Prompt:
Pull from the data below each line where the word "Parish" occurs, and copy it.

Dataset records:

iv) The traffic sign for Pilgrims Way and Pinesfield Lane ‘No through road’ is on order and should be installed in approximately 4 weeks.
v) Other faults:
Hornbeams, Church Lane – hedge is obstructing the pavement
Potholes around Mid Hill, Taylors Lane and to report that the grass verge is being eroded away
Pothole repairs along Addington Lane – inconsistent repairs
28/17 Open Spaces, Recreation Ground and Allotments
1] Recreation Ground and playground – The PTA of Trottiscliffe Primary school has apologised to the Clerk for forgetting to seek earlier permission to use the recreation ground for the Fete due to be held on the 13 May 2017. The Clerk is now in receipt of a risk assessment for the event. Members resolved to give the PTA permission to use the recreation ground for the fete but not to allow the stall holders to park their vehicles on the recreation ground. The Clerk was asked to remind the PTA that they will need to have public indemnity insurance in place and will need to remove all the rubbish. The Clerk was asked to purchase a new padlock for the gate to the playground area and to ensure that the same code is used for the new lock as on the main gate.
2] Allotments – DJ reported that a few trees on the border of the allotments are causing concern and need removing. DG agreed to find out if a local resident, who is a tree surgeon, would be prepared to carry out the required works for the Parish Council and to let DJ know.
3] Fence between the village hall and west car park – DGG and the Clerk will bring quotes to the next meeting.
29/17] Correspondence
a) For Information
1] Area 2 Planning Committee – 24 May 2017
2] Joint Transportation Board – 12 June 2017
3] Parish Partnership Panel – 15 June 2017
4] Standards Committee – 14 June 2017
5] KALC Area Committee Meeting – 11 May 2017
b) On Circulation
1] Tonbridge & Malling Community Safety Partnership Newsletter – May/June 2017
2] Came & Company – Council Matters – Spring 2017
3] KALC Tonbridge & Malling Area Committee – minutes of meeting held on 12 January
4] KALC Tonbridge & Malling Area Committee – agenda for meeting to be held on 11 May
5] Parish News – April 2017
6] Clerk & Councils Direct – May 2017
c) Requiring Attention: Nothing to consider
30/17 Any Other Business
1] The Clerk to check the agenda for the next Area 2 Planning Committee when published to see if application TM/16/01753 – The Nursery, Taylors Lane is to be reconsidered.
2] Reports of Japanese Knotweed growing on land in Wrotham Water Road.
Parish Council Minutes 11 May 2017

...

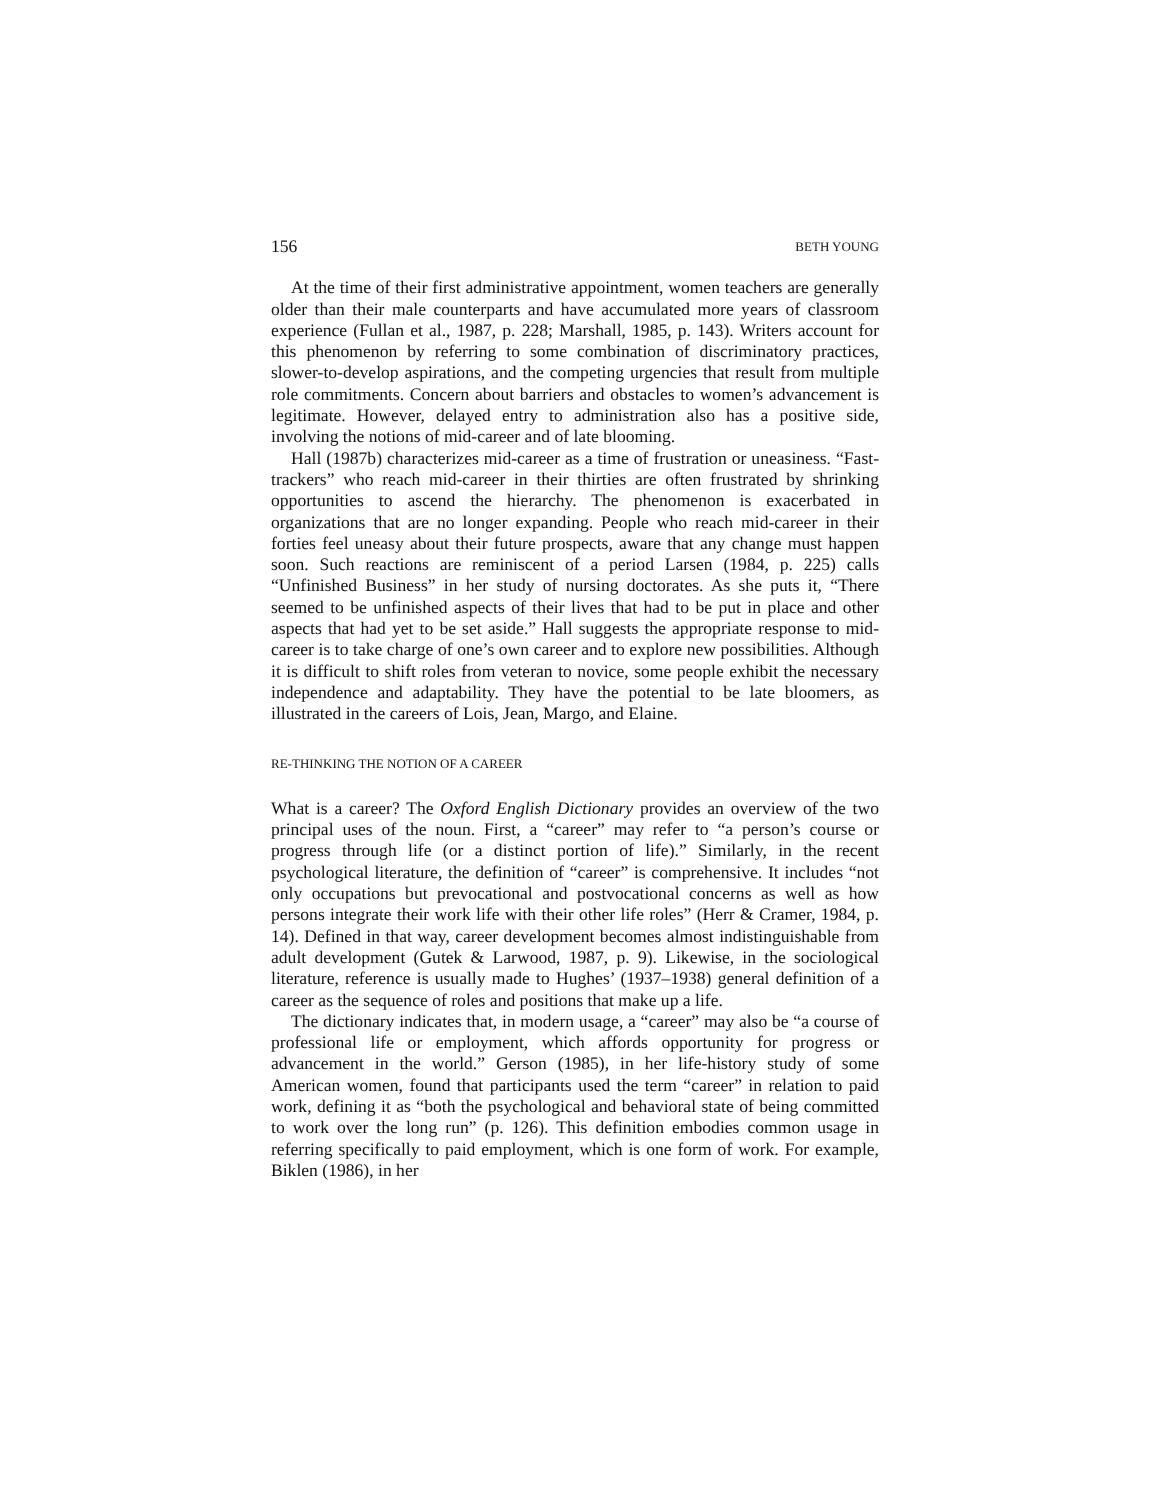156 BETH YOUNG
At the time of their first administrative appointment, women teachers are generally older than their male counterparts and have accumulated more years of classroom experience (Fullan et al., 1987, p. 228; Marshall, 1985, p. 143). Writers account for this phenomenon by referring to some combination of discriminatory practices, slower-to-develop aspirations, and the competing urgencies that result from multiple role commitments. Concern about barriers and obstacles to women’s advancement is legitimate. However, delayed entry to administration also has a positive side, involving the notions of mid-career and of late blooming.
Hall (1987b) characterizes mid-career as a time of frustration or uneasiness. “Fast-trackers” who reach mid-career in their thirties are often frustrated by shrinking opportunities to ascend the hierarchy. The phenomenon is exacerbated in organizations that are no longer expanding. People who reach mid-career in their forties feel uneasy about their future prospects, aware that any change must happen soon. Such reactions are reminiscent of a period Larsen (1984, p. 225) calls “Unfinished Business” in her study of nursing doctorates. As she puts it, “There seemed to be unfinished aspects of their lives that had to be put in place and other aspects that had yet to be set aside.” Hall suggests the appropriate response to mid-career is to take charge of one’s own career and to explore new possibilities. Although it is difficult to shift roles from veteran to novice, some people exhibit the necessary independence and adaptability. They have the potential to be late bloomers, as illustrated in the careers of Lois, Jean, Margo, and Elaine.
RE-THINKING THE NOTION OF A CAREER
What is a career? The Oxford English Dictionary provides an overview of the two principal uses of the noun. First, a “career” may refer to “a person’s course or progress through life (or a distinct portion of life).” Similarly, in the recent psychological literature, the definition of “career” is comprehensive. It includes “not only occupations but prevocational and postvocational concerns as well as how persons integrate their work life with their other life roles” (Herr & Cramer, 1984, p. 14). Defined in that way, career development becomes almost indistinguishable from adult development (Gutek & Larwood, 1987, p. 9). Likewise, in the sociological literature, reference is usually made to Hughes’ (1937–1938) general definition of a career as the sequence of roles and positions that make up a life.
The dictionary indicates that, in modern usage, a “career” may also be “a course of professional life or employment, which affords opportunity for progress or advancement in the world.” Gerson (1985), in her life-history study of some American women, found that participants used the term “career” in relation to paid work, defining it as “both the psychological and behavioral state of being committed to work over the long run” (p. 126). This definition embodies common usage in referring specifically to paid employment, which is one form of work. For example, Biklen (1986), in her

Reply:
2] Allotments – DJ reported that a few trees on the border of the allotments are causing concern and need removing. DG agreed to find out if a local resident, who is a tree surgeon, would be prepared to carry out the required works for the Parish Council and to let DJ know.
3] Parish Partnership Panel – 15 June 2017
5] Parish News – April 2017
Parish Council Minutes 11 May 2017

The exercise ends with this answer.